::: GIVEN DATA :::

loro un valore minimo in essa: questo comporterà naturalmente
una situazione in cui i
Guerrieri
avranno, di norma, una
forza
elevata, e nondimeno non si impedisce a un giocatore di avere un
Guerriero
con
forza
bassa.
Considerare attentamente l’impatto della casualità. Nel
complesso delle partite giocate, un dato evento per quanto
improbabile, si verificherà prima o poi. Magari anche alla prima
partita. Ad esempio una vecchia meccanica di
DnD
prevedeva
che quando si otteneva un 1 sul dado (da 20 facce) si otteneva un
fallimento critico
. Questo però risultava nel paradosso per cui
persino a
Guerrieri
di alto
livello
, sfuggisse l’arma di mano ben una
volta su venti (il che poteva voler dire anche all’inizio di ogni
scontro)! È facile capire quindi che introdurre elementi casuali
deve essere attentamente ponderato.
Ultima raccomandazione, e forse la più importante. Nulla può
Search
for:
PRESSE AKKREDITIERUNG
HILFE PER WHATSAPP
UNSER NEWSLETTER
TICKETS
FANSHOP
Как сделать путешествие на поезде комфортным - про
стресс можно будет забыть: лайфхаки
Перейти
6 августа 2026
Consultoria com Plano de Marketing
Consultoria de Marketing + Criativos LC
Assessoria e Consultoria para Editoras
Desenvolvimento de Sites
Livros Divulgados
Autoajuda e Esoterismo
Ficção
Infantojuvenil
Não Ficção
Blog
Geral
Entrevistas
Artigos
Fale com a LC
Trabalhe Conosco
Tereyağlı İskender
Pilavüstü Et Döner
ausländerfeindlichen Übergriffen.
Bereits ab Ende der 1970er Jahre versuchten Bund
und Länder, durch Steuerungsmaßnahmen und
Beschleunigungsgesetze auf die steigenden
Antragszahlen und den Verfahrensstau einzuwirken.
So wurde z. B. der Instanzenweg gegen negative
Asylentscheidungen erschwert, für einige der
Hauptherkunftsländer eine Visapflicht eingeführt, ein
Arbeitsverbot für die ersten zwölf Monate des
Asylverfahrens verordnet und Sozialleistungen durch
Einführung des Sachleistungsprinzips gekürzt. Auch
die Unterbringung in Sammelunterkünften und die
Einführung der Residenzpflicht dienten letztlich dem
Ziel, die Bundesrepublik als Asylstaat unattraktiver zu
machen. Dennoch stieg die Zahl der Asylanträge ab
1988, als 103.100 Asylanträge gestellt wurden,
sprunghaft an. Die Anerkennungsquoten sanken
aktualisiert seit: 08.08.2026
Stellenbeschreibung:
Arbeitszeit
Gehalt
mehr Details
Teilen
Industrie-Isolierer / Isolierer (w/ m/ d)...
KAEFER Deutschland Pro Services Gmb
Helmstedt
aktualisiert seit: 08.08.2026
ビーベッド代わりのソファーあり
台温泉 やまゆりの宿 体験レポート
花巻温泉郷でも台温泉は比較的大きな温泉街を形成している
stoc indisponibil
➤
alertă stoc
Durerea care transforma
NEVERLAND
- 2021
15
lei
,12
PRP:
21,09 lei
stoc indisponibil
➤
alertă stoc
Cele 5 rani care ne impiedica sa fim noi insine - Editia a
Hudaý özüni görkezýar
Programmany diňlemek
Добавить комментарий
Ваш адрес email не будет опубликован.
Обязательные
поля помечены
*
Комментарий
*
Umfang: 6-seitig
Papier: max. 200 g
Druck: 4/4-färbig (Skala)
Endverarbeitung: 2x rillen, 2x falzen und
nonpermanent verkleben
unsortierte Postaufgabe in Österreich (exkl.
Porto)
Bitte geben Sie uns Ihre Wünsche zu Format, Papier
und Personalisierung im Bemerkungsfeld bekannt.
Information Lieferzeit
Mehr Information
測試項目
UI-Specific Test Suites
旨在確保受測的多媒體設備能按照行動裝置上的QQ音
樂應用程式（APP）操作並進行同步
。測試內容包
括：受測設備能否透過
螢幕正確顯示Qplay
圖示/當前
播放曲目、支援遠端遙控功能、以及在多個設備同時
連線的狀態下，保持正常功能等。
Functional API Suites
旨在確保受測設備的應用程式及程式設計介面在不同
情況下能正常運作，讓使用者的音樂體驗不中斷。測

:::

**THE PROBLEM**
All of the data above needs to be given again exactly.

**WORKED SOLUTION**
loro un valore minimo in essa: questo comporterà naturalmente
una situazione in cui i
Guerrieri
avranno, di norma, una
forza
elevata, e nondimeno non si impedisce a un giocatore di avere un
Guerriero
con
forza
bassa.
Considerare attentamente l’impatto della casualità. Nel
complesso delle partite giocate, un dato evento per quanto
improbabile, si verificherà prima o poi. Magari anche alla prima
partita. Ad esempio una vecchia meccanica di
DnD
prevedeva
che quando si otteneva un 1 sul dado (da 20 facce) si otteneva un
fallimento critico
. Questo però risultava nel paradosso per cui
persino a
Guerrieri
di alto
livello
, sfuggisse l’arma di mano ben una
volta su venti (il che poteva voler dire anche all’inizio di ogni
scontro)! È facile capire quindi che introdurre elementi casuali
deve essere attentamente ponderato.
Ultima raccomandazione, e forse la più importante. Nulla può
Search
for:
PRESSE AKKREDITIERUNG
HILFE PER WHATSAPP
UNSER NEWSLETTER
TICKETS
FANSHOP
Как сделать путешествие на поезде комфортным - про
стресс можно будет забыть: лайфхаки
Перейти
6 августа 2026
Consultoria com Plano de Marketing
Consultoria de Marketing + Criativos LC
Assessoria e Consultoria para Editoras
Desenvolvimento de Sites
Livros Divulgados
Autoajuda e Esoterismo
Ficção
Infantojuvenil
Não Ficção
Blog
Geral
Entrevistas
Artigos
Fale com a LC
Trabalhe Conosco
Tereyağlı İskender
Pilavüstü Et Döner
ausländerfeindlichen Übergriffen.
Bereits ab Ende der 1970er Jahre versuchten Bund
und Länder, durch Steuerungsmaßnahmen und
Beschleunigungsgesetze auf die steigenden
Antragszahlen und den Verfahrensstau einzuwirken.
So wurde z. B. der Instanzenweg gegen negative
Asylentscheidungen erschwert, für einige der
Hauptherkunftsländer eine Visapflicht eingeführt, ein
Arbeitsverbot für die ersten zwölf Monate des
Asylverfahrens verordnet und Sozialleistungen durch
Einführung des Sachleistungsprinzips gekürzt. Auch
die Unterbringung in Sammelunterkünften und die
Einführung der Residenzpflicht dienten letztlich dem
Ziel, die Bundesrepublik als Asylstaat unattraktiver zu
machen. Dennoch stieg die Zahl der Asylanträge ab
1988, als 103.100 Asylanträge gestellt wurden,
sprunghaft an. Die Anerkennungsquoten sanken
aktualisiert seit: 08.08.2026
Stellenbeschreibung:
Arbeitszeit
Gehalt
mehr Details
Teilen
Industrie-Isolierer / Isolierer (w/ m/ d)...
KAEFER Deutschland Pro Services Gmb
Helmstedt
aktualisiert seit: 08.08.2026
ビーベッド代わりのソファーあり
台温泉 やまゆりの宿 体験レポート
花巻温泉郷でも台温泉は比較的大きな温泉街を形成している
stoc indisponibil
➤
alertă stoc
Durerea care transforma
NEVERLAND
- 2021
15
lei
,12
PRP:
21,09 lei
stoc indisponibil
➤
alertă stoc
Cele 5 rani care ne impiedica sa fim noi insine - Editia a
Hudaý özüni görkezýar
Programmany diňlemek
Добавить комментарий
Ваш адрес email не будет опубликован.
Обязательные
поля помечены
*
Комментарий
*
Umfang: 6-seitig
Papier: max. 200 g
Druck: 4/4-färbig (Skala)
Endverarbeitung: 2x rillen, 2x falzen und
nonpermanent verkleben
unsortierte Postaufgabe in Österreich (exkl.
Porto)
Bitte geben Sie uns Ihre Wünsche zu Format, Papier
und Personalisierung im Bemerkungsfeld bekannt.
Information Lieferzeit
Mehr Information
測試項目
UI-Specific Test Suites
旨在確保受測的多媒體設備能按照行動裝置上的QQ音
樂應用程式（APP）操作並進行同步
。測試內容包
括：受測設備能否透過
螢幕正確顯示Qplay
圖示/當前
播放曲目、支援遠端遙控功能、以及在多個設備同時
連線的狀態下，保持正常功能等。
Functional API Suites
旨在確保受測設備的應用程式及程式設計介面在不同
情況下能正常運作，讓使用者的音樂體驗不中斷。測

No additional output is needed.